PASSAGE SHOWN
# What is the direction of propagation for a wave

1. Oct 22, 2012

### aaaa202

for a wave of this type, for example:

f = cos(x+2y -vt)

What is then the definition of the direction of progation in the x-y plane? Because either way you go in the x-y plane the wave changes.

2. Oct 22, 2012

### CWatters

If you plot f = cos(x) you get a nice sine wave that's not moving because it's independant of time. If you plot f = cox(x - vt) it appears to move in the x direction with time.

Think of it like this...

Pick a point on the x axis. Lets choose x=5 and note the value of f at that point at t=0. Then we want to know what the value of f will be at the same place (x=5) in the future. Lets define the future as t0+1. Lets also assume v=1 to make the sums simpler..

The new value of f at t0+1 will be cos(5-1) which equals Cos(4). In other words the value of f at x=4, t=0 moves to position x=5, t=1 Therefore the wave move towards increasing x (eg the right normally).

Data records
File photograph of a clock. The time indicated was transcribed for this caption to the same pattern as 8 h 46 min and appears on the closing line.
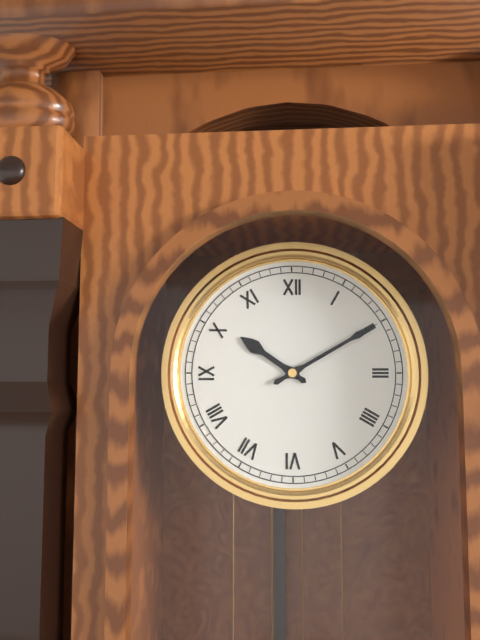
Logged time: 10 h 10 min
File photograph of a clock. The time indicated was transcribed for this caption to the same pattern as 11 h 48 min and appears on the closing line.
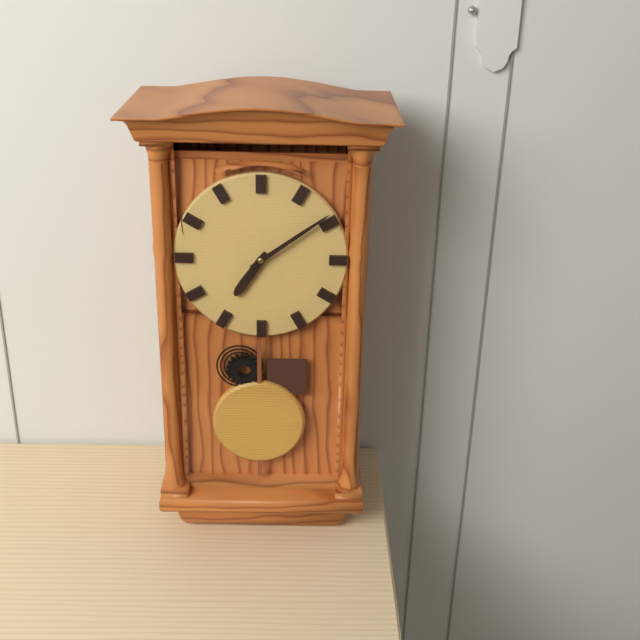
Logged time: 7 h 09 min
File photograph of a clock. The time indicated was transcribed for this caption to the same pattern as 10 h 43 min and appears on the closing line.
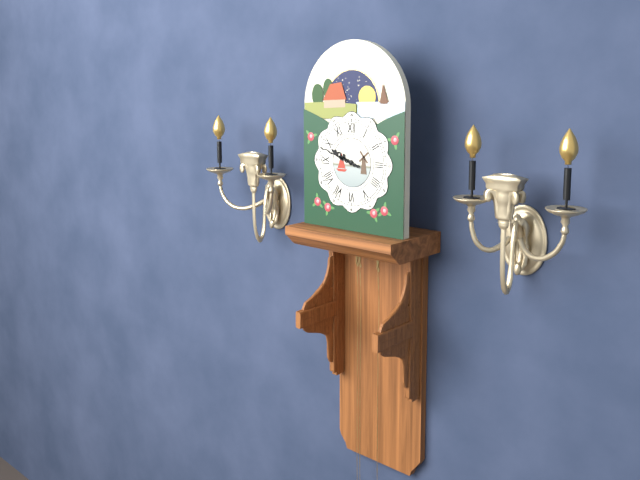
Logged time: 9 h 48 min
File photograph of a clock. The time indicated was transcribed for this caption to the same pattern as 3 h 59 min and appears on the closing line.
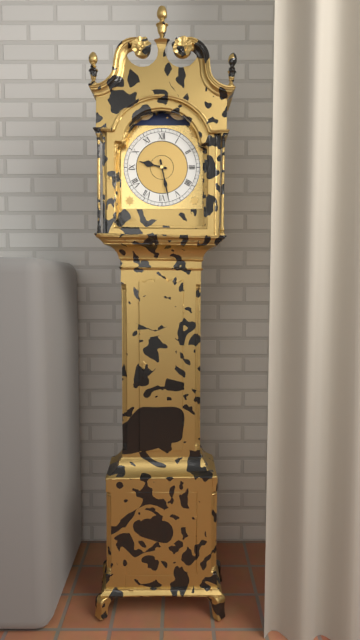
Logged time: 9 h 28 min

REQUIREMENT 1
In two sentences, how would you sum up the wave propagation thread?
REQUIREMENT 2
In the wave propagation thread, what value of v does the reply assume to make the sums simpler?
REQUIREMENT 3
Repeat the wave propagation thread between "f = cos(x+2y" and "it like this...", inclusive.

FINAL ANSWER 1
A poster asks how the direction of propagation in the x-y plane is defined for a wave such as f = cos(x+2y -vt), since the wave changes whichever way one goes in that plane. A reply takes a wave of the form cos(x - vt) with v = 1 and shows that the value of f at x=4, t=0 moves to x=5 at t=1, so the wave moves toward increasing x.

FINAL ANSWER 2
v = 1

FINAL ANSWER 3
f = cos(x+2y -vt)

What is then the definition of the direction of progation in the x-y plane? Because either way you go in the x-y plane the wave changes.

2. Oct 22, 2012

### CWatters

If you plot f = cos(x) you get a nice sine wave that's not moving because it's independant of time. If you plot f = cox(x - vt) it appears to move in the x direction with time.

Think of it like this...